Da quando sono nato i miei contatti con il genere femminile sono sempre stati rari e superficiali. Dall’infanzia fino al termine dell’adolescenza la timidezza mi ha tenuto distante da ogni rapporto col gentil sesso, ma allo stesso tempo mi ha protetto da quelle delusioni che avrebbero potuto distorcere per lungo tempo il mio pensiero se fossero avvenute in seno all’inesperienza d’allora. Oggi circolo ancora nella pubertà e lo stato vergineo mi conferisce un’aura bizzarra perché non lo reputo motivo di vergogna come invece, surrettizia, induce a credere la società maschilista e cristiana di cui sono figlio.
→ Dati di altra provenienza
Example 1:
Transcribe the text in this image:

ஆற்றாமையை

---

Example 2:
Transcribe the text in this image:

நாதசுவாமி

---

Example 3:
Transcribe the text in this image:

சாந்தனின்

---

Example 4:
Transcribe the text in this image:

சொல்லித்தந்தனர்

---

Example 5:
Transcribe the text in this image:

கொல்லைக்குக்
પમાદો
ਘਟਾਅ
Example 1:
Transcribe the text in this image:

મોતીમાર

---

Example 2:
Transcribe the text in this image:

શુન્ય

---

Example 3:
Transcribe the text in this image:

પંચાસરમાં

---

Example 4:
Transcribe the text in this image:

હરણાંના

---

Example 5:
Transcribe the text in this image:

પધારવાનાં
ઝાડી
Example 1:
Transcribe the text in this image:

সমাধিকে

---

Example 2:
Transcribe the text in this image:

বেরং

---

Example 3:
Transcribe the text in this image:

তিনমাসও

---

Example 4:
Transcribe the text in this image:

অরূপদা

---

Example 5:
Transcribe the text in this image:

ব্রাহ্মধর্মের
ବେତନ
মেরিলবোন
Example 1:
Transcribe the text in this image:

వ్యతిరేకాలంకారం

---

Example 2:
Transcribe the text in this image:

Non idealizzo la donna poiché se lo facessi commetterei lo stesso errore di chi ci proietta sopra le proprie insicurezze: io le mie le mando in onda altrove.
La mia posizione è di un immobilismo disarmante, ma è fondata su una ricerca dell’amore che mi è stata suggerita dagli errori dei miei simili. C’è troppa meccanicità nei rapporti interpersonali e io voglio rifuggirne. Ho la necessità di un legame autentico che non nasca dal bisogno, ma che lo crei in seguito all’incontro di due menti lucide. Per me l’amore non è un accordo tacito tra due persone che temono la solitudine: trovo in una relazione di questo genere un atto di sfiducia verso sé stessi, il primo passo verso frustrazioni fecondissime.
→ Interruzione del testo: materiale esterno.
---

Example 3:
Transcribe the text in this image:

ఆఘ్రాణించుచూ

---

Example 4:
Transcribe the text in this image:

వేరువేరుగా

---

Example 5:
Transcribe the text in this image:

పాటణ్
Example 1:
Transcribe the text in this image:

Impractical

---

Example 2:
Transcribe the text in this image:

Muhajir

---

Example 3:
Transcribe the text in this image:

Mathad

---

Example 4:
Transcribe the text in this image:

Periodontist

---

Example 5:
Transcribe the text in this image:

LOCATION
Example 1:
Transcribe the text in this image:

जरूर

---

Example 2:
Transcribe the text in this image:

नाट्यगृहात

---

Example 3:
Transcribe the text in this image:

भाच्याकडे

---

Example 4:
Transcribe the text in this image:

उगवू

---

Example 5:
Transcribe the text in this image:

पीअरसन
Certe cose le ripeto da anni, infatti predico nel deserto e probabilmente continuerò ancora per molto i miei soliloqui tra le dune. C’è qualcosa di peggiore dell’isolamento e dell’emarginazione, ovvero la dimenticanza di sé: per me la vita sarebbe più facile se potessi convincermi dell’esatto contrario, ma proprio non ci riesco. Seppur con gravi pesi nello stomaco, posso accettare di non amare nessuno, ma a patto ch’io non mi perda. Mi snaturo nel ruolo del solitario poiché sono tutt’altro sebbene la mia storia personale e il presente facciano credere il contrario. Ho una vita interiore molto ricca nonostante in me non vi sia alcuna forma di spiritualità ed è questa che fortunatamente mi consente di mantenere alte le soglie di sopportazione e di attenzione. Alcune volte mi sembra che le mie parole infastidiscano qualcuno, come se facessero da eco alle voci sopite della sua intimità. Io mi occupo di me stesso, non di terzi, tuttavia a domanda rispondo. Ho un grande privilegio rispetto ad altre persone benché taluni da fuori lo reputino un problema: in realtà è un’occasione. Non voglio essere meccanico, sono insofferente a tutti gli automatismi: quanti già ne compio senza esserne consapevole!